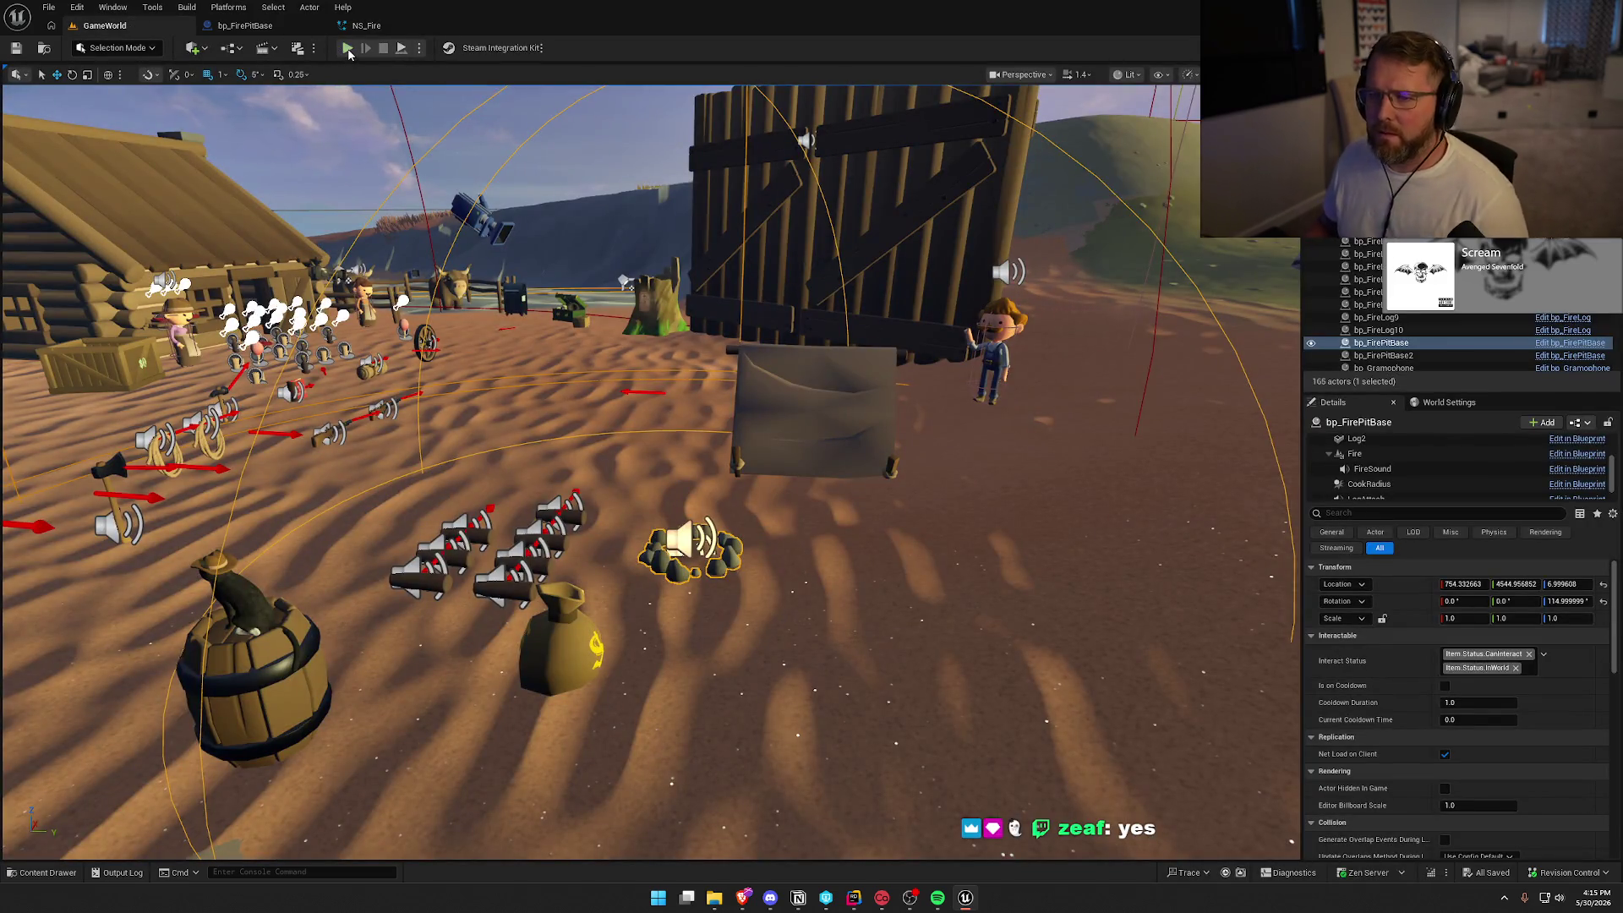
Play GameWorld, walk to the fire pit, light it with a log, then stop playing.
left_click(347, 48)
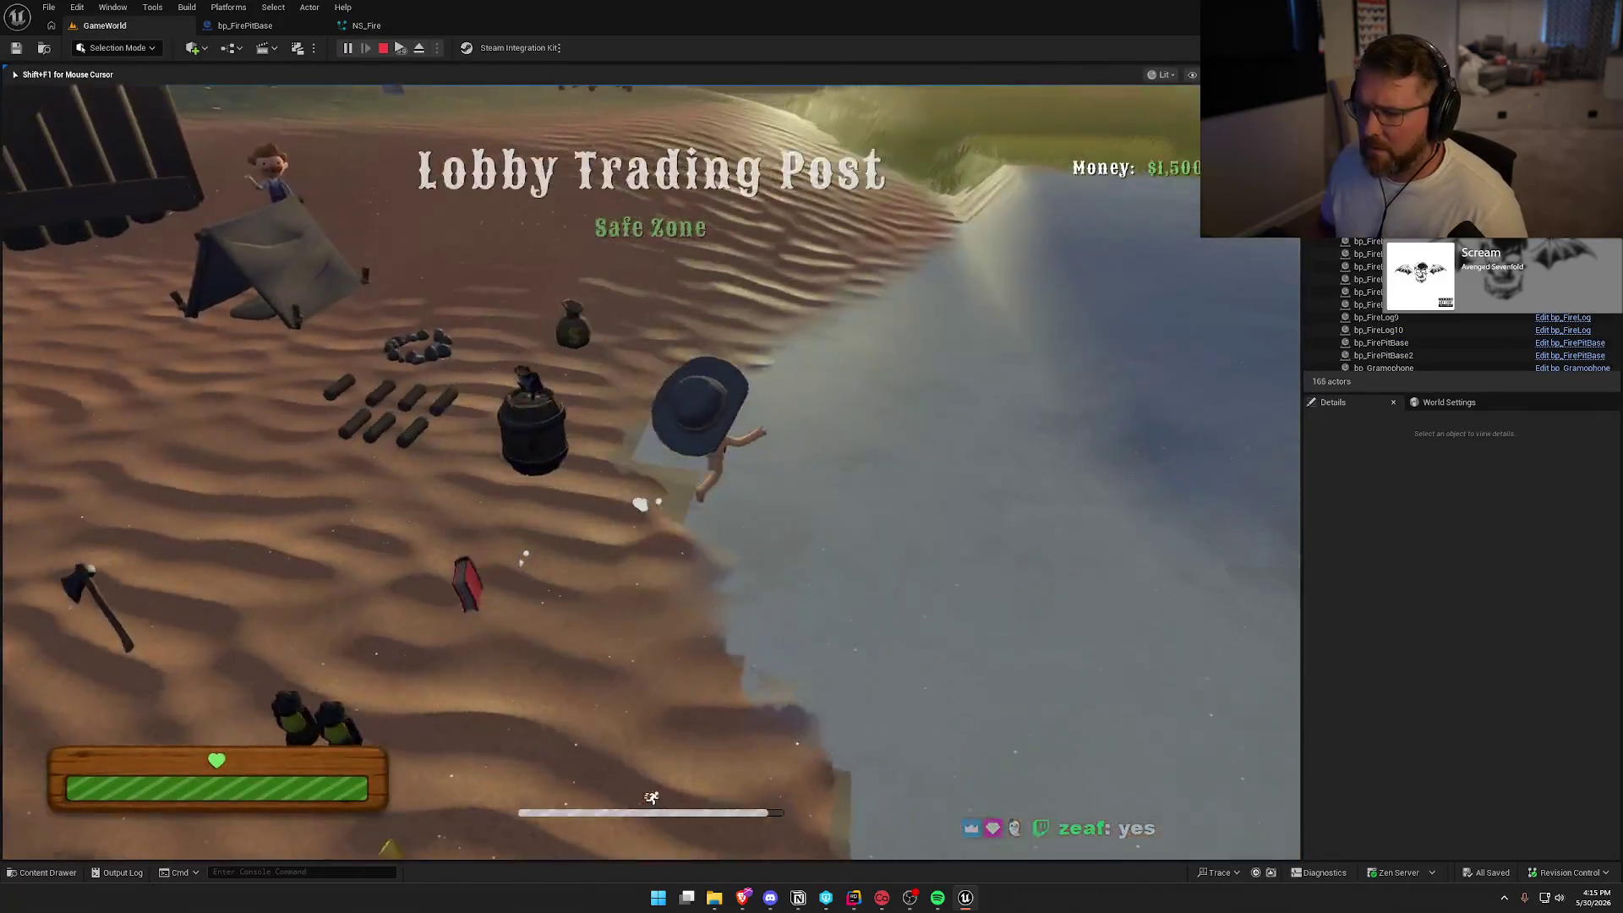
key("w")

• [Task]
Every line above should be retyped exactly; the pictures do not belong in the copy.

• [Written answer]
Play GameWorld, walk to the fire pit, light it with a log, then stop playing.
left_click(347, 48)
key("w")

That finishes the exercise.